Um 1827 kam durch England, dessen einst so ergiebige Schätze in Borrowdale erschöpft waren, Graphit von der Insel Ceylon in den Handel.

Für die deutsche Industrie ist die Entdeckung von Graphitlagern in Sibirien nahe der Grenze von China bedeutsam geworden. Der Kaufmann und Forschungsreisende J. P. Alibert kam im Osten Sibiriens in die dortige Gebirgsgegend. Teilweise von der Hoffnung beseelt, Gold im Gestein zu finden, stieß er auf reinen Graphit. Nach vieler Mühe und Arbeit gelang es ihm 1847, auf der Höhe des Felsengebirgs Batougul etwa zweihundertvierzig Meter über dem Meer und vierhundert Werst westlich von Irkutsk eine Mine anzulegen, die ausgezeichnet reinen Graphit ergab. Die Förderung dieser Gruben ist 1856 durch das Haus Faber für die deutsche Industrie gerettet worden, und inzwischen entfaltete letztere sich zur Beherrschung des Weltmarktes.

Gesammelte Daten |
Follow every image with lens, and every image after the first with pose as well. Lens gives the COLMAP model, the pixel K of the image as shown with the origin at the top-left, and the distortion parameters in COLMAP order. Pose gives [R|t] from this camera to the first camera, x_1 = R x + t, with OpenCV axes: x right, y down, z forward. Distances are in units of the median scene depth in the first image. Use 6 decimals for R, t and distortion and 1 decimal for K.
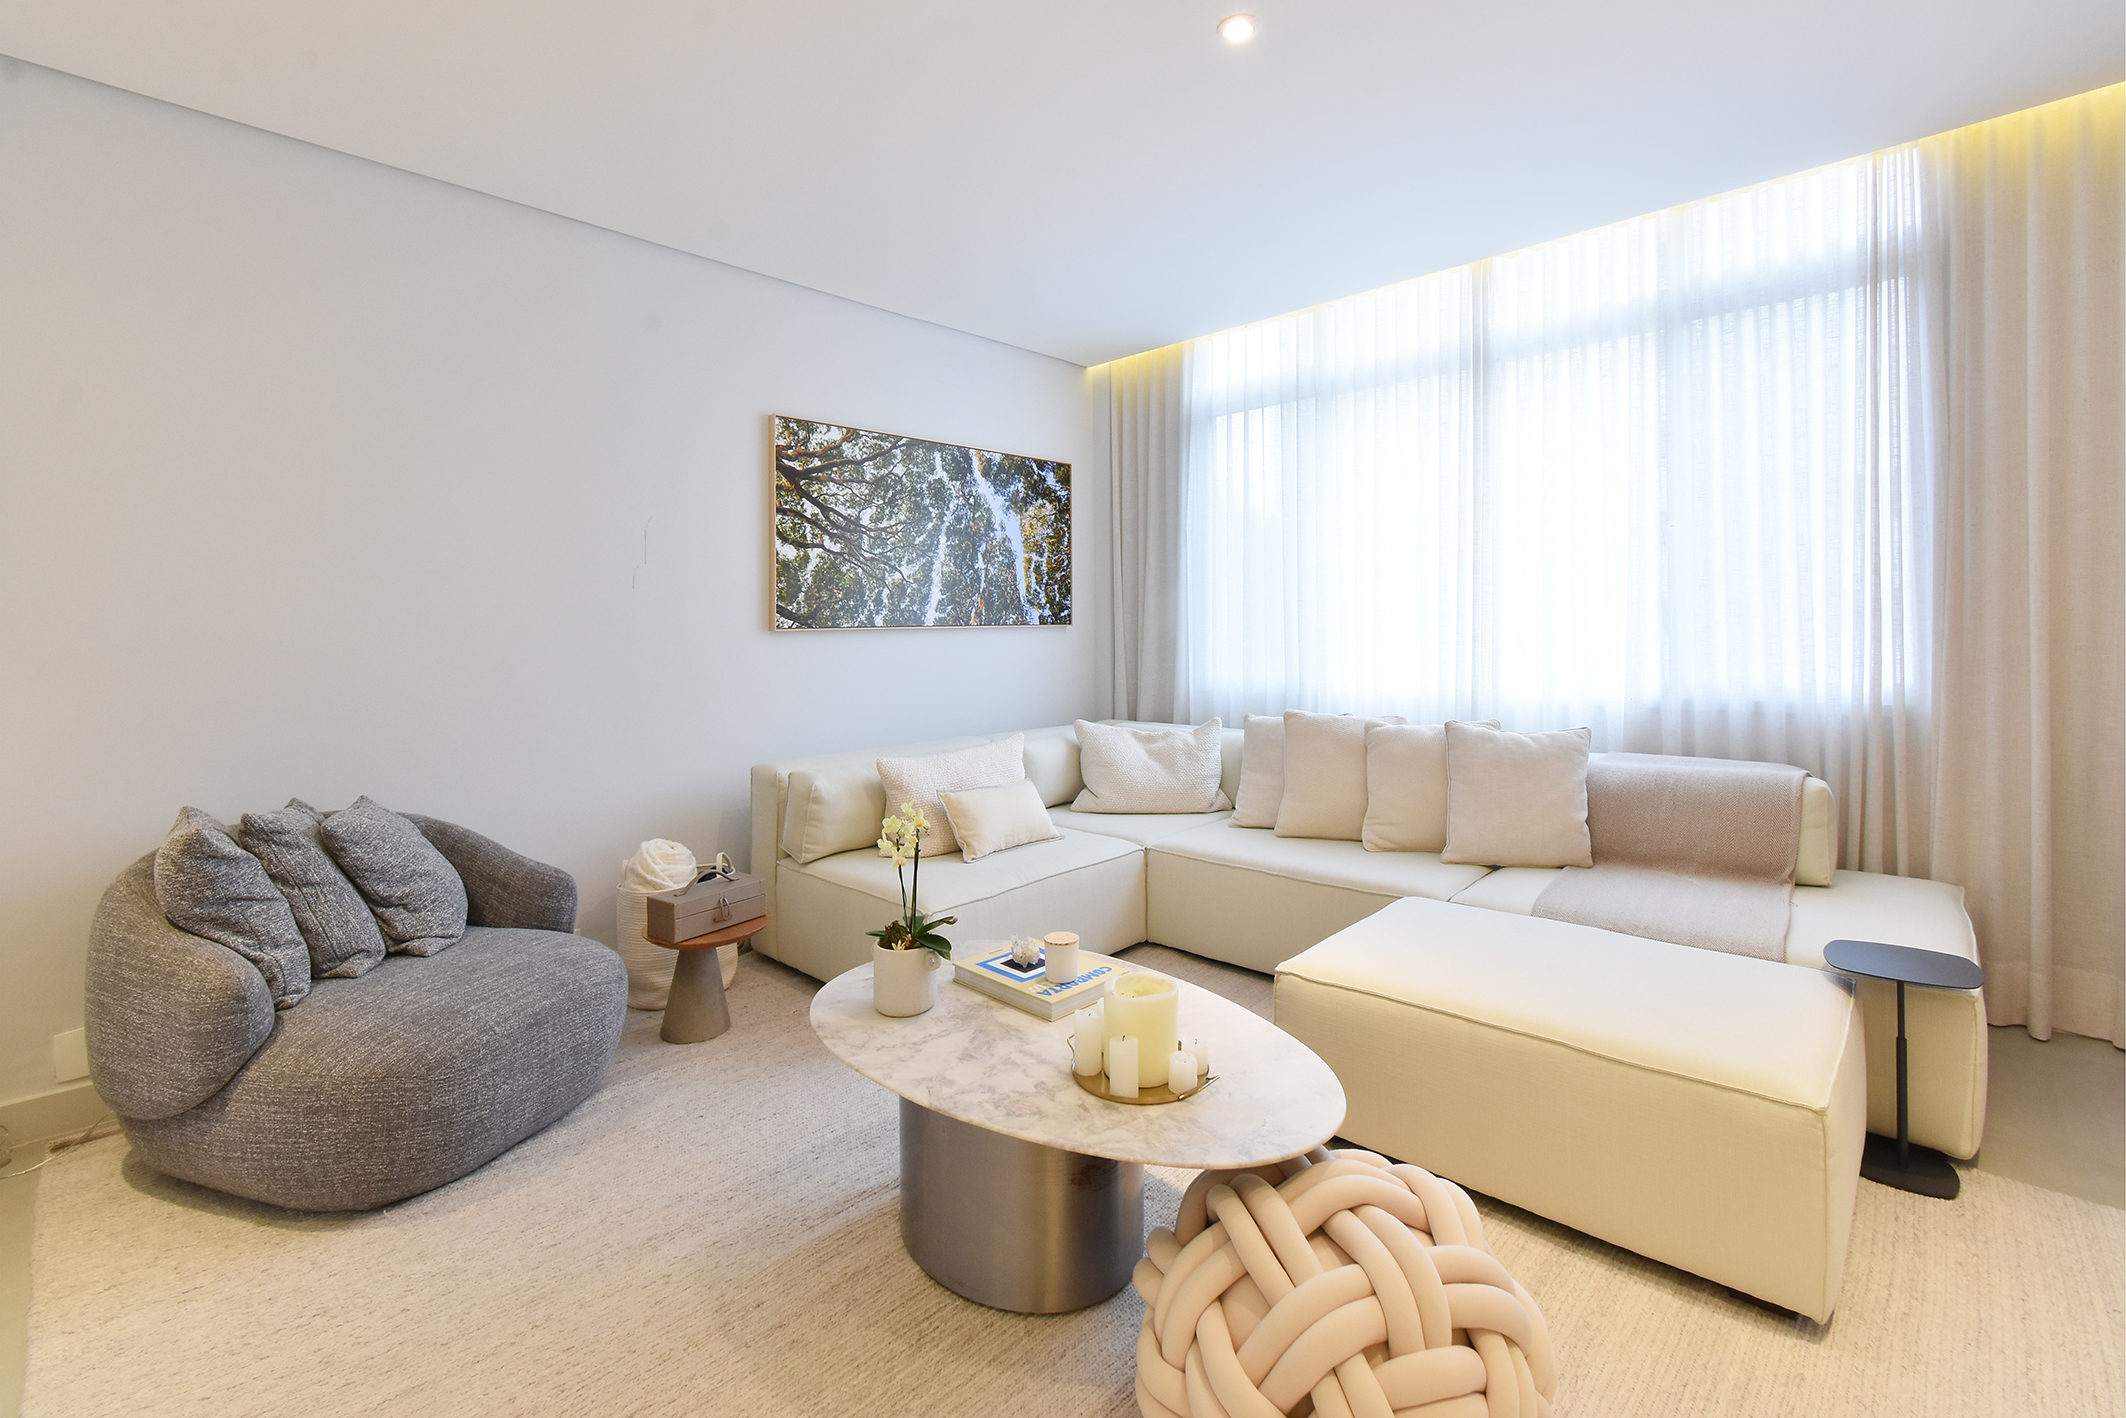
lens RADIAL K [[991.5, 0, 1051.7], [0, 991.5, 645.8], [0, 0, 1]] dist [0.016571, 0.000002]
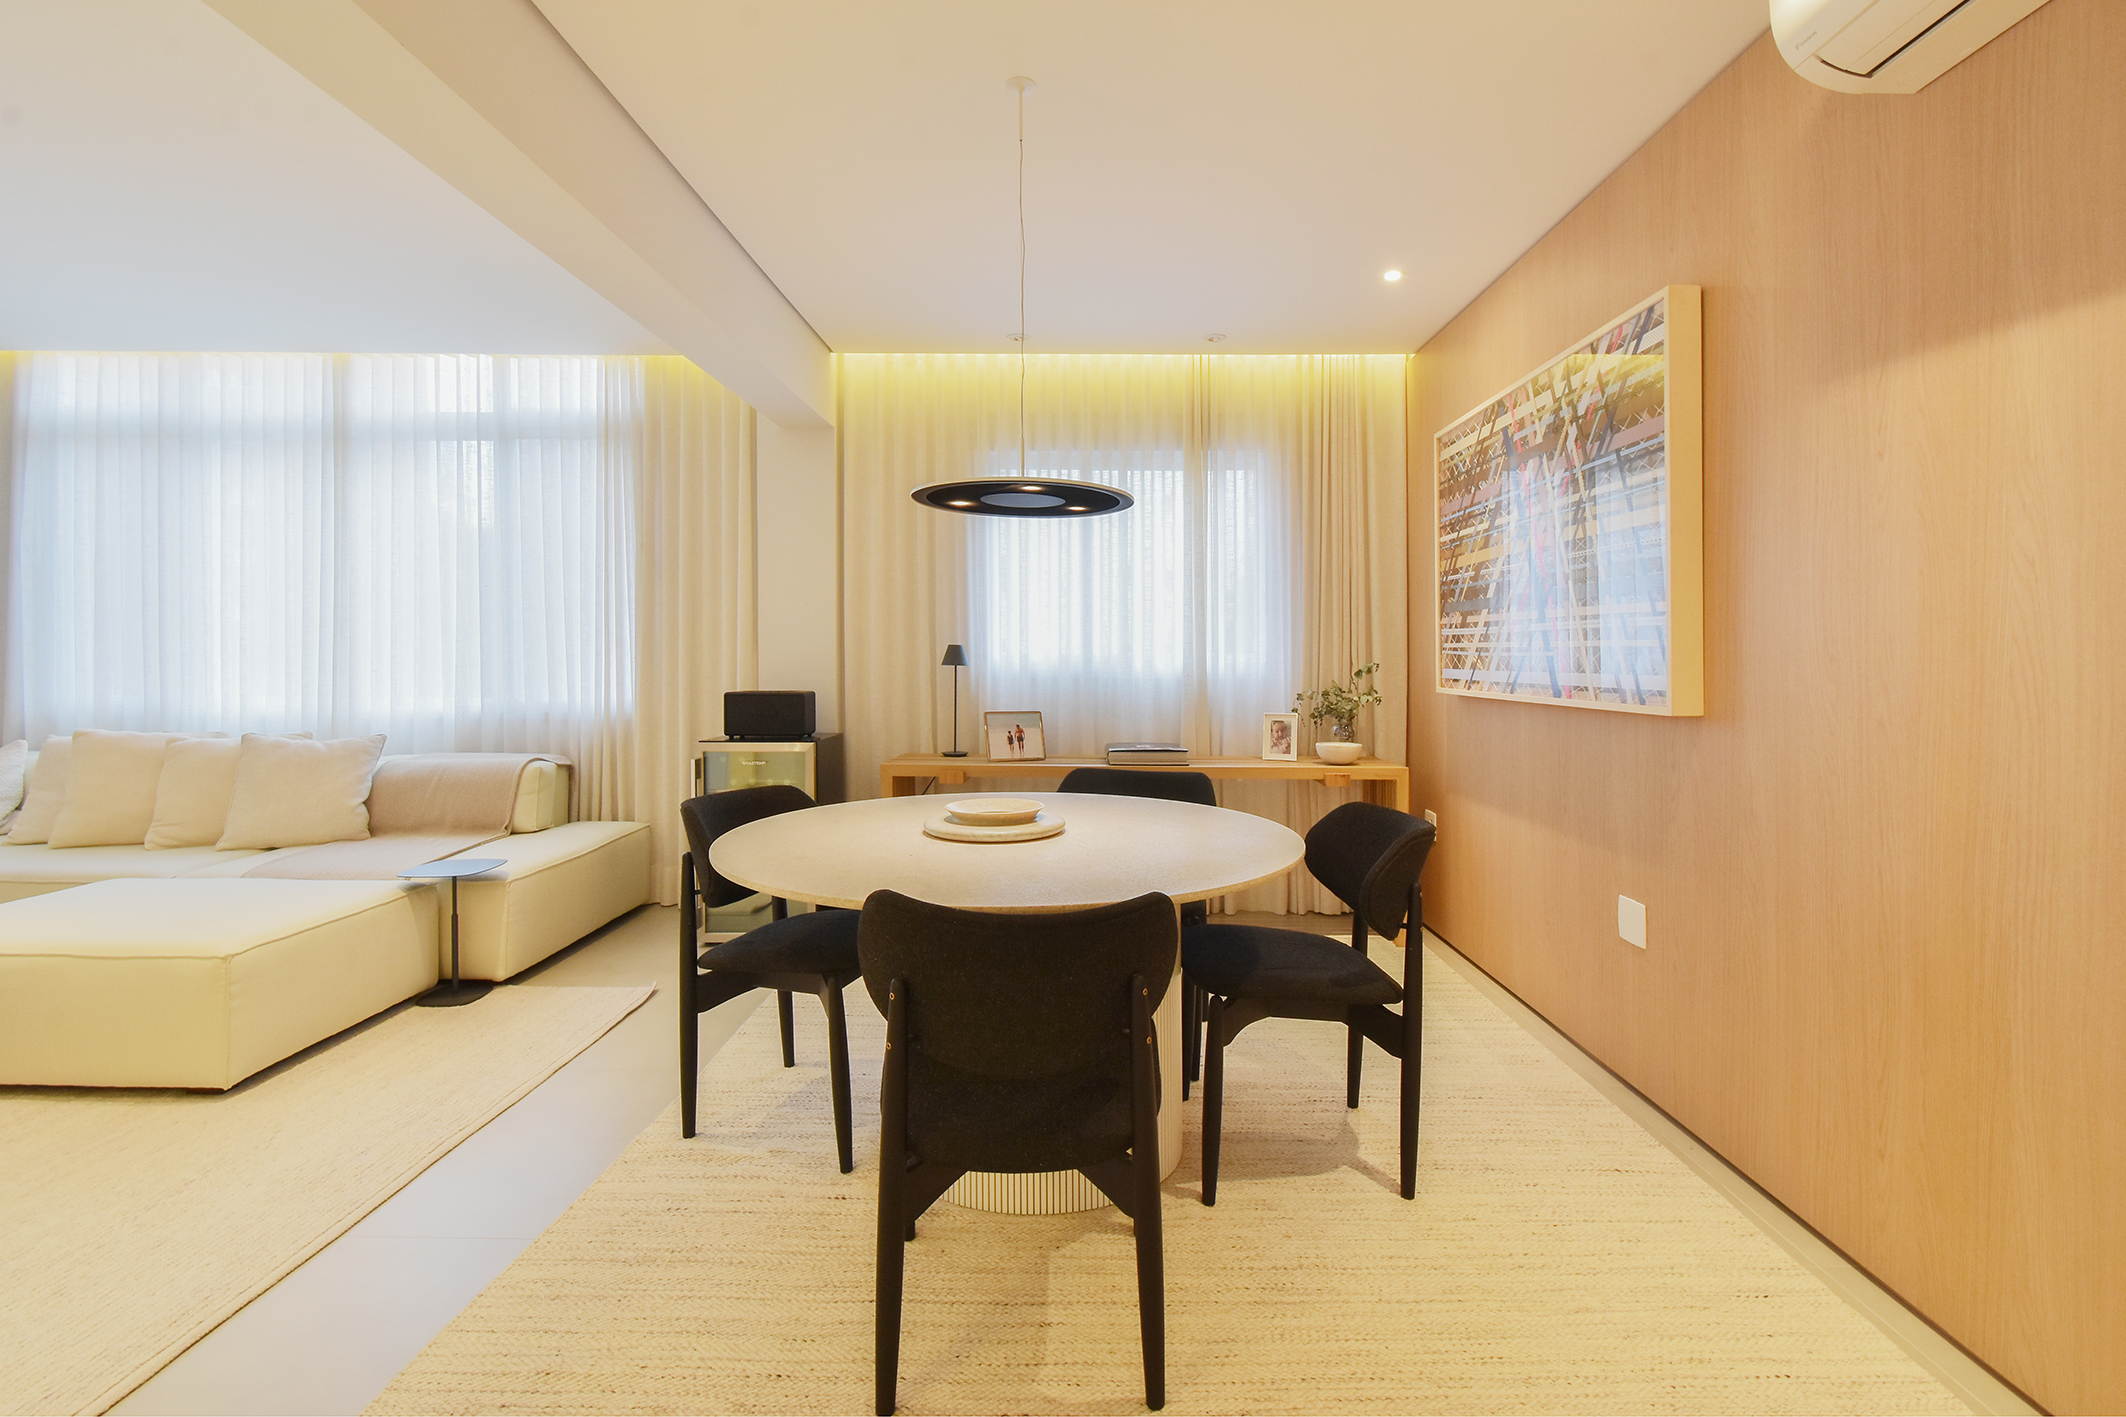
lens RADIAL K [[922.0, 0, 1068.8], [0, 922.0, 676.8], [0, 0, 1]] dist [0.019002, 0.000119]
pose [[0.725694, 0.010167, 0.687943, 0.340098], [-0.013529, 0.999908, -0.000506, -0.006122], [-0.687885, -0.008940, 0.725765, -0.505418]]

Aufgaben |
a - Wiederhole den Text über den Graphit wörtlich, beginnend bei „Für die deutsche Industrie ist“ und endend bei „Beherrschung des Weltmarktes.“.
b - Nenne alle Jahreszahlen, die im Text über den Graphit vorkommen.
c - Setze den Text über den Graphit dort fort, wo er aufhört.
Die Auflistung spielt hierfür keine Rolle.

Antworten je Aufgabe |
a -
Für die deutsche Industrie ist die Entdeckung von Graphitlagern in Sibirien nahe der Grenze von China bedeutsam geworden. Der Kaufmann und Forschungsreisende J. P. Alibert kam im Osten Sibiriens in die dortige Gebirgsgegend. Teilweise von der Hoffnung beseelt, Gold im Gestein zu finden, stieß er auf reinen Graphit. Nach vieler Mühe und Arbeit gelang es ihm 1847, auf der Höhe des Felsengebirgs Batougul etwa zweihundertvierzig Meter über dem Meer und vierhundert Werst westlich von Irkutsk eine Mine anzulegen, die ausgezeichnet reinen Graphit ergab. Die Förderung dieser Gruben ist 1856 durch das Haus Faber für die deutsche Industrie gerettet worden, und inzwischen entfaltete letztere sich zur Beherrschung des Weltmarktes.

b - 1827, 1847, 1856

c -
Auf Ceylon befinden sich die reichsten Gruben im Westen des Gebirges, da dort die Eisenbahnverbindungen für den Transport günstig sind. Die Gewinnung und Verarbeitung des wertvollen Materials geht in primitiver Weise vor sich. Man arbeitet im Tagebau und schafft den Rohstoff in Fässern fort, um ihn an anderer Stelle zu zerschlagen, zu sieben, mit Wasser zu reinigen, weiter zu zerkleinern, zu schlämmen, zu trocknen und zu verpacken.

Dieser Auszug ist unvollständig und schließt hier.